== Data to process

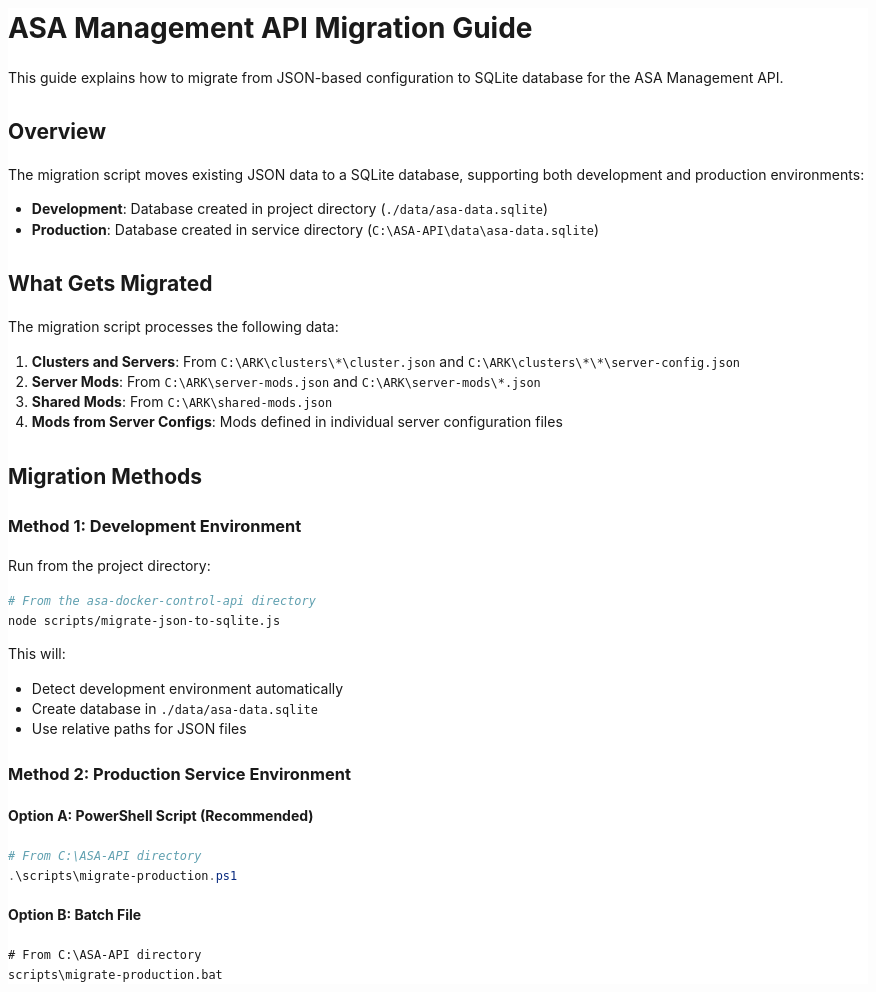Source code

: # ASA Management API Migration Guide

This guide explains how to migrate from JSON-based configuration to SQLite database for the ASA Management API.

## Overview

The migration script moves existing JSON data to a SQLite database, supporting both development and production environments:

- **Development**: Database created in project directory (`./data/asa-data.sqlite`)
- **Production**: Database created in service directory (`C:\ASA-API\data\asa-data.sqlite`)

## What Gets Migrated

The migration script processes the following data:

1. **Clusters and Servers**: From `C:\ARK\clusters\*\cluster.json` and `C:\ARK\clusters\*\*\server-config.json`
2. **Server Mods**: From `C:\ARK\server-mods.json` and `C:\ARK\server-mods\*.json`
3. **Shared Mods**: From `C:\ARK\shared-mods.json`
4. **Mods from Server Configs**: Mods defined in individual server configuration files

## Migration Methods

### Method 1: Development Environment

Run from the project directory:

```bash
# From the asa-docker-control-api directory
node scripts/migrate-json-to-sqlite.js
```

This will:
- Detect development environment automatically
- Create database in `./data/asa-data.sqlite`
- Use relative paths for JSON files

### Method 2: Production Service Environment

#### Option A: PowerShell Script (Recommended)

```powershell
# From C:\ASA-API directory
.\scripts\migrate-production.ps1
```

#### Option B: Batch File

```cmd
# From C:\ASA-API directory
scripts\migrate-production.bat
```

====

- Exercise brief
Give back an exact repeat of the lines from the top of the data through the line that holds "#### Option B: Batch File", both included, and omit pictures.

- Answer space
Source code

: # ASA Management API Migration Guide

This guide explains how to migrate from JSON-based configuration to SQLite database for the ASA Management API.

## Overview

The migration script moves existing JSON data to a SQLite database, supporting both development and production environments:

- **Development**: Database created in project directory (`./data/asa-data.sqlite`)
- **Production**: Database created in service directory (`C:\ASA-API\data\asa-data.sqlite`)

## What Gets Migrated

The migration script processes the following data:

1. **Clusters and Servers**: From `C:\ARK\clusters\*\cluster.json` and `C:\ARK\clusters\*\*\server-config.json`
2. **Server Mods**: From `C:\ARK\server-mods.json` and `C:\ARK\server-mods\*.json`
3. **Shared Mods**: From `C:\ARK\shared-mods.json`
4. **Mods from Server Configs**: Mods defined in individual server configuration files

## Migration Methods

### Method 1: Development Environment

Run from the project directory:

```bash
# From the asa-docker-control-api directory
node scripts/migrate-json-to-sqlite.js
```

This will:
- Detect development environment automatically
- Create database in `./data/asa-data.sqlite`
- Use relative paths for JSON files

### Method 2: Production Service Environment

#### Option A: PowerShell Script (Recommended)

```powershell
# From C:\ASA-API directory
.\scripts\migrate-production.ps1
```

#### Option B: Batch File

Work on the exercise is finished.